Table 2 shows the detailed results of all the experiments we ran. Overall the Hybrid miner performed quite well on both synthetic and real-life examples. However, in the case of the real-life logs this was mostly due to the fact that the Hybrid miner was able to determine that a fully declarative model would have the highest precision and provided such a model. Granted, this increase in precision came at the cost of simplicity since more than \(75\,000\) constraints cannot be comprehended by an end-user. This is also one of the limitations of our current approach: getting the right settings on the used miners to give a precise and comprehensible result.

In future work, we would like to investigate why the Hybrid miner did not generate any particularly interesting hybrid models from real-life logs. One particularly promising hypothesis is that these logs fit into the category represented by \(L_4\), which would be better represented by a hybrid model where the top-level is declarative, and sub-processes are imperative. Another explanation could be that the structure of the process tree returned by the Inductive miner hinders further improvements. After all, we take the structure of the process tree as-is without considering other structures that are language equivalent to the returned process tree.

In addition, it should be noted that, while we are using one of the most widely accepted precision metric, there is still an ongoing search for better metrics [33]. For example, for a log containing at most 2 occurrences of an activity, the current metric gives only a small benefit to an absence3 constraint over a process tree loop, even though, from a language inclusion perspective, the absence3 constraint is infinitely more precise. Improvements to the way precision is calculated for hybrid models may also lead to different results.

6 Conclusion

We presented a novel technique for mining hybrid models, which combine the strengths of the imperative and declarative process modeling paradigms. We implemented our technique as a ProM plug-in and evaluated the approach on several synthetic and real-life logs. Compared to the Inductive miner, the miner showed significant improvements in precision for both synthetic and real-life logs. In the case of real-life logs, it mostly found that purely declarative models were the most precise, whereas in the case of synthetic logs, proper hybrid models were found. Precision improvements ranged up to 52.18% for synthetic logs and up to 3471% for real-life logs.

The presented approach is easily extendible and customizable. For example, we can already plug any other miner that provides a process tree as output into our implementation and it is also possible to extend the general approach to other types of imperative models and miners. It is also possible to apply different metrics for precision and to use various declarative miners.

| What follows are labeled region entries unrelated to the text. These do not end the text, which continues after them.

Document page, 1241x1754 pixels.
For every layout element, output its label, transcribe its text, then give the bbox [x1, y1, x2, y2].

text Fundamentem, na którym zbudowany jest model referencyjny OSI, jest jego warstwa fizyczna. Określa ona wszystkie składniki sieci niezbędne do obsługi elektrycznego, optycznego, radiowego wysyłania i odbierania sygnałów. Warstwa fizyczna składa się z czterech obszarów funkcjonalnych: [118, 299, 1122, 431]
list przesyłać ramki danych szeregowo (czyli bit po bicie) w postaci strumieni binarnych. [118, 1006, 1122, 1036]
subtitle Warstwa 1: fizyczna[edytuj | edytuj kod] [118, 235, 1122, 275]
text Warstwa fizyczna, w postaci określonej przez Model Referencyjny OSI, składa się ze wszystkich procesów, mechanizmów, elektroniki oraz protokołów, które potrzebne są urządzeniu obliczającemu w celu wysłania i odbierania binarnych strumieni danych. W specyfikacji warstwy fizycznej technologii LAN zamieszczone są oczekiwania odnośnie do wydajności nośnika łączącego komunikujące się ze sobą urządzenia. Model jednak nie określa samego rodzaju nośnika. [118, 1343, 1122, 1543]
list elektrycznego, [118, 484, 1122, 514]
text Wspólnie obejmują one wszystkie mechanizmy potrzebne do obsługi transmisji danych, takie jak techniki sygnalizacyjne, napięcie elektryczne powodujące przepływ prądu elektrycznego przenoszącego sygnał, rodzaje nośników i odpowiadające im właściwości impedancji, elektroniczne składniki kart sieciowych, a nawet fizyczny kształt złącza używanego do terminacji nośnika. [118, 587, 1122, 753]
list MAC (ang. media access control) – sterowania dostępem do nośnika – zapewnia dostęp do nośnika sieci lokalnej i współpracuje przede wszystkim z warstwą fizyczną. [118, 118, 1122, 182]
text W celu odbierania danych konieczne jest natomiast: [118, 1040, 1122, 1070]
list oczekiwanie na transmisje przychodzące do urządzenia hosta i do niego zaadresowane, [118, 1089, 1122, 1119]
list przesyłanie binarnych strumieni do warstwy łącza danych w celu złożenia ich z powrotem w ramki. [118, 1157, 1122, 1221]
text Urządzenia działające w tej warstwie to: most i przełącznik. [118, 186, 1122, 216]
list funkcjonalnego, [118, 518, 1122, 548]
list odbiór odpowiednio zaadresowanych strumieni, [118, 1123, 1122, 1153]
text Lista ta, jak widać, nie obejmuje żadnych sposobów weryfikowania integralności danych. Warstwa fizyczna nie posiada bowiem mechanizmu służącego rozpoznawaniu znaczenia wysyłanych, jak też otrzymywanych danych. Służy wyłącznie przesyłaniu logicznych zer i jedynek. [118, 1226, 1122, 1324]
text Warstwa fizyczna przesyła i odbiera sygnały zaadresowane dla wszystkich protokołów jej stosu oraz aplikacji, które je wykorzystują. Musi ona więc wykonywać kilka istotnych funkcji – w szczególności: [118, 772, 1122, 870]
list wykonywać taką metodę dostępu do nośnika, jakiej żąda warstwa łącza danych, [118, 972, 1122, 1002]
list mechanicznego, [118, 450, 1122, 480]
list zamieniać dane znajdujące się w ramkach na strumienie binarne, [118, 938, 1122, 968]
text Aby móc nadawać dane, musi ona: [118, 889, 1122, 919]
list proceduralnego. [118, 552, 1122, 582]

As future work, we would like to implement and experiment with different variants of the approach (e.g., different miners and ways to partition behavior in logs into declarative and imperative parts). Moreover, we also plan to use an approach opposite to the one proposed here: we could first attempt to mine a log declaratively, analyze the resulting model to detect parts which are overly constrained, and replace these with imperative sub-processes.